UK Steel claims taxes on the steel industry, which has already halved its CO2 emissions, would not deliver the targeted environmental improvements. Taxes would also ‘undermine UK competitiveness, reducing industry’s ability to invest in new process routes that promise further environmental gains’, said the trade association.
It said several EU countries have already recognised this and exempted some of their energy-intensive industries from Kyoto-based energy taxes.
UK Steel is proposing two new measures in place of taxes: negotiated agreements, whereby industries commit to real reductions, backed by legal penalties for non-compliance; and bonds to help finance investment in environmental improvements.
The ‘environment bonds’ would be issued to the public with tax advantages attached and would be restricted to financing spending on environmental improvements.

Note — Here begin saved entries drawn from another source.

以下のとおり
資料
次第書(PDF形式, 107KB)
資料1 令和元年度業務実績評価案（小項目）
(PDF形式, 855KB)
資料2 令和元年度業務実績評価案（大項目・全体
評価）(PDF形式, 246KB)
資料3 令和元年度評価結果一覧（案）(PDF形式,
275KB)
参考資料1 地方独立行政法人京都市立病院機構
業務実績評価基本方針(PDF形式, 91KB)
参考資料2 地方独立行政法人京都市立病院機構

These measures, UK Steel claimed, would help further environmental best practice without eroding UK competitiveness.
* Scottish Engineering, the leading trade body for the sector in Scotland, has also laid out its Budget stall to the Chancellor.
Its main pleas are: a change to give 100% capital allowances for small and medium-sized technology and engineering firms; a tax credit open to all firms based on incremental spending on R&D; provision of a rebate for NI contributions to support training and the creation of an applied technology scheme to enhance shared expertise among firms; and a project finance guarantee for small companies.